# Igor Levit



## Guest (Sep 1, 2015)

Here's a link to a Guardian article about pianist Igor Levit.
I like his style and approach, and he seems to be a cool guy.
Enjoy: http://www.theguardian.com/music/2015/sep/01/igor-levit-the-leaner-meaner-piano-machine


----------



## Guest (Sep 2, 2015)

A nice guy and a brilliant artist. I have his Bach and Beethoven CDs, and I eagerly await his new Bach/Beethoven/Rzewski 3-disc set that comes out in October.


----------



## Musicophile (May 29, 2015)

Kontrapunctus said:


> A nice guy and a brilliant artist. I have his Bach and Beethoven CDs, and I eagerly await his new Bach/Beethoven/Rzewski 3-disc set that comes out in October.


+1. Couldn't agree more.


----------



## Muse Wanderer (Feb 16, 2014)

Listened to his Beethoven Op31 and to his Bach Chaconne for left hand.

He seems to embody the music rather than the notes in similar fashion to old artists like Richter, Gould, Gilels, Arrau...

Maybe, just maybe, he will be one of the great pianists of our generation.

Gotta listen to his albums asap!


----------



## Ukko (Jun 4, 2010)

Kontrapunctus said:


> A nice guy and a brilliant artist. I have his Bach and Beethoven CDs, and I eagerly await his new Bach/Beethoven/Rzewski 3-disc set that comes out in October.
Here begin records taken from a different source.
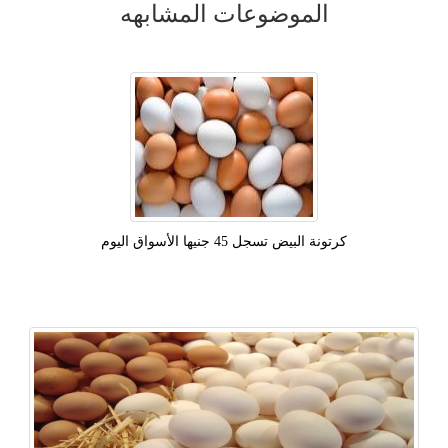
الموضوعات المشابهه
كرتونة البيض تسجل 45 جنيها الأسواق اليوم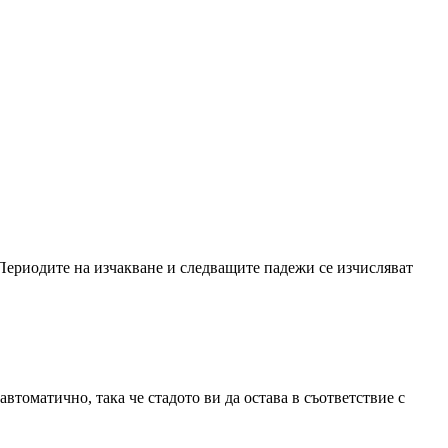
Периодите на изчакване и следващите падежи се изчисляват
втоматично, така че стадото ви да остава в съответствие с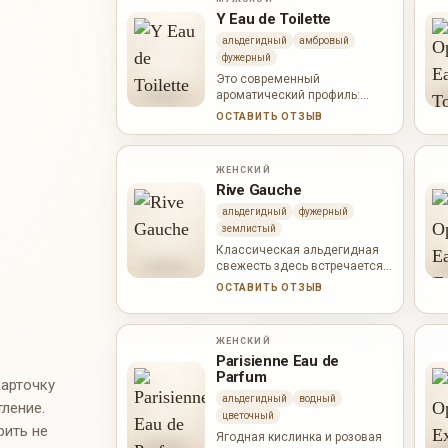
Y Eau de Toilette
альдегидный
амбровый
фужерный
Это современный
ароматический профиль:
чистый старт, пряный нерв,
ОСТАВИТЬ ОТЗЫВ
шалфей, герань, серая амбра
и мягкая ваниль в базе.
ЖЕНСКИЙ
Rive Gauche
альдегидный
фужерный
землистый
Классическая альдегидная
свежесть здесь встречается
с большим цветочным
ОСТАВИТЬ ОТЗЫВ
сердцем и сухой мшистой
базой — строгой, женственной
и узнаваемой.
ЖЕНСКИЙ
Parisienne Eau de
Parfum
карточку
альдегидный
водный
тление.
цветочный
рить не
Ягодная кислинка и розовая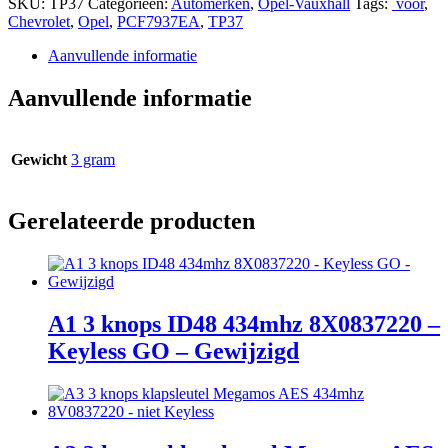
SKU:
TP37
Categorieën:
Automerken
,
Opel-Vauxhall
Tags:
voor
,
Chevrolet
,
Opel
,
PCF7937EA
,
TP37
Aanvullende informatie
Aanvullende informatie
Gewicht
3 gram
Gerelateerde producten
A1 3 knops ID48 434mhz 8X0837220 –
Keyless GO – Gewijzigd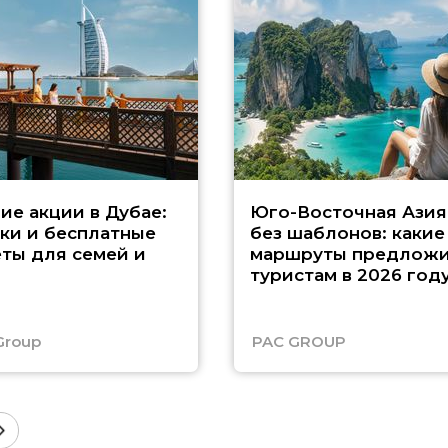
ие акции в Дубае:
Юго-Восточная Азия
ки и бесплатные
без шаблонов: какие
ты для семей и
маршруты предложи
туристам в 2026 год
Group
PAC GROUP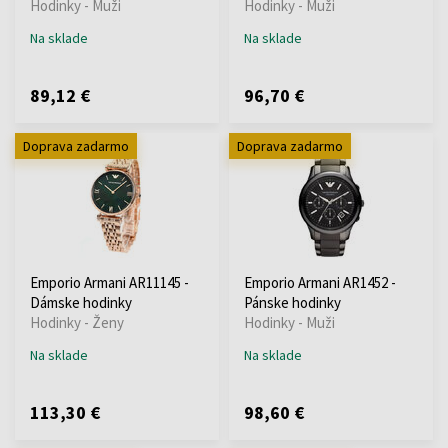
Hodinky - Muži
Hodinky - Muži
Na sklade
Na sklade
89,12 €
96,70 €
Doprava zadarmo
Doprava zadarmo
Emporio Armani AR11145 -
Emporio Armani AR1452 -
Dámske hodinky
Pánske hodinky
Hodinky - Ženy
Hodinky - Muži
Na sklade
Na sklade
113,30 €
98,60 €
I have that set, have listened to the musics once. The Beethoven is a fresh interpretation, more subtle than Richter, less eccentric than Mustonen - and quite effective. The Rzewski - well, to stretch metaphors, it is more encyclopedic, less dramatic than the Rzewski performance on record. The Bach I need to hear again; don't know if it was me or the music, but I didn't connect.


----------



## Pugg (Aug 8, 2014)

Kontrapunctus said:


> A nice guy and a brilliant artist. I have his Bach and Beethoven CDs, and I eagerly await his new Bach/Beethoven/Rzewski 3-disc set that comes out in October.


+2 Same as Krontapunctus :tiphat:


----------



## Guest (Jan 4, 2016)

Here's his program for the February 11th recital in San Francisco:

BACH: Partita No. 4 in D Major, BWV 828
SCHUBERT: Moments Musicaux, D780
BEETHOVEN: Sonata in D minor, Op.31, No.2 “The Tempest”
PROKOFIEV: Sonata No.7 in B-flat Major, Op.83


----------